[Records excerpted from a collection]
-------------------------
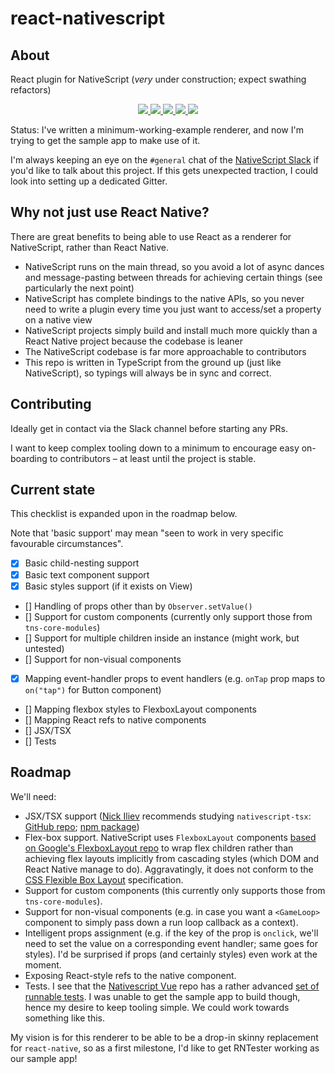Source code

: # react-nativescript
## About

React plugin for NativeScript (*very* under construction; expect swathing refactors)

<p align="center">
    <a href="https://github.com/shirakaba/nside">
        <img src="http://githubbadges.com/star.svg?user=shirakaba&repo=react-nativescript&style=flat">
    </a>
    <a href="https://github.com/shirakaba/nside/fork">
        <img src="http://githubbadges.com/fork.svg?user=shirakaba&repo=react-nativescript&style=flat">
    </a>
    <a href="https://github.com/ellerbrock/open-source-badge/">
        <img src="https://badges.frapsoft.com/os/gpl/gpl.svg?v=102">
    </a>
    <a href="http://makeapullrequest.com">
        <img src="https://img.shields.io/badge/PRs-welcome-brightgreen.svg?style=flat">
    </a>
    <a href="https://twitter.com/intent/follow?screen_name=LinguaBrowse">
        <img src="https://img.shields.io/twitter/follow/LinguaBrowse.svg?style=social&logo=twitter">
    </a>
</p>

Status: I've written a minimum-working-example renderer, and now I'm trying to get the sample app to make use of it.

I'm always keeping an eye on the `#general` chat of the [NativeScript Slack](https://nativescriptcommunity.slack.com) if you'd like to talk about this project. If this gets unexpected traction, I could look into setting up a dedicated Gitter.

## Why not just use React Native?

There are great benefits to being able to use React as a renderer for NativeScript, rather than React Native.

* NativeScript runs on the main thread, so you avoid a lot of async dances and message-pasting between threads for achieving certain things (see particularly the next point)
* NativeScript has complete bindings to the native APIs, so you never need to write a plugin every time you just want to access/set a property on a native view
* NativeScript projects simply build and install much more quickly than a React Native project because the codebase is leaner
* The NativeScript codebase is far more approachable to contributors
* This repo is written in TypeScript from the ground up (just like NativeScript), so typings will always be in sync and correct.

## Contributing

Ideally get in contact via the Slack channel before starting any PRs.

I want to keep complex tooling down to a minimum to encourage easy on-boarding to contributors – at least until the project is stable.

## Current state

This checklist is expanded upon in the roadmap below.

Note that 'basic support' may mean "seen to work in very specific favourable circumstances".

* [x] Basic child-nesting support
* [x] Basic text component support
* [x] Basic styles support (if it exists on View)
* [] Handling of props other than by `Observer.setValue()`
* [] Support for custom components (currently only support those from `tns-core-modules`)
* [] Support for multiple children inside an instance (might work, but untested)
* [] Support for non-visual components
* [x] Mapping event-handler props to event handlers (e.g. `onTap` prop maps to `on("tap")` for Button component)
* [] Mapping flexbox styles to FlexboxLayout components
* [] Mapping React refs to native components
* [] JSX/TSX
* [] Tests

## Roadmap

We'll need:

* JSX/TSX support ([Nick Iliev](https://github.com/NickIliev) recommends studying `nativescript-tsx`: [GitHub repo](https://github.com/PanayotCankov/nativescript-tsx); [npm package](https://www.npmjs.com/package/nativescript-tsx))
* Flex-box support. NativeScript uses `FlexboxLayout` components [based on Google's FlexboxLayout repo](https://github.com/google/flexbox-layout) to wrap flex children rather than achieving flex layouts implicitly from cascading styles (which DOM and React Native manage to do). Aggravatingly, it does not conform to the [CSS Flexible Box Layout](https://www.w3.org/TR/css-flexbox-1/) specification.
* Support for custom components (this currently only supports those from `tns-core-modules`).
* Support for non-visual components (e.g. in case you want a `<GameLoop>` component to simply pass down a run loop callback as a context).
* Intelligent props assignment (e.g. if the key of the prop is `onclick`, we'll need to set the value on a corresponding event handler; same goes for styles). I'd be surprised if props (and certainly styles) even work at the moment.
* Exposing React-style refs to the native component.
* Tests. I see that the [Nativescript Vue](https://github.com/nativescript-vue/nativescript-vue) repo has a rather advanced [set of runnable tests](https://github.com/nativescript-vue/nativescript-vue/tree/master/samples/app). I was unable to get the sample app to build though, hence my desire to keep tooling simple. We could work towards something like this.

My vision is for this renderer to be able to be a drop-in skinny replacement for `react-native`, so as a first milestone, I'd like to get RNTester working as our sample app!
-------------------------
**TASK OBJECTIVE**
Only the lines above starting at the line that holds "Ideally get in" and ending at the line that holds "for Button component)" are to be repeated, exactly and in full.

**RESULT FOR THIS TASK**
Ideally get in contact via the Slack channel before starting any PRs.

I want to keep complex tooling down to a minimum to encourage easy on-boarding to contributors – at least until the project is stable.

## Current state

This checklist is expanded upon in the roadmap below.

Note that 'basic support' may mean "seen to work in very specific favourable circumstances".

* [x] Basic child-nesting support
* [x] Basic text component support
* [x] Basic styles support (if it exists on View)
* [] Handling of props other than by `Observer.setValue()`
* [] Support for custom components (currently only support those from `tns-core-modules`)
* [] Support for multiple children inside an instance (might work, but untested)
* [] Support for non-visual components
* [x] Mapping event-handler props to event handlers (e.g. `onTap` prop maps to `on("tap")` for Button component)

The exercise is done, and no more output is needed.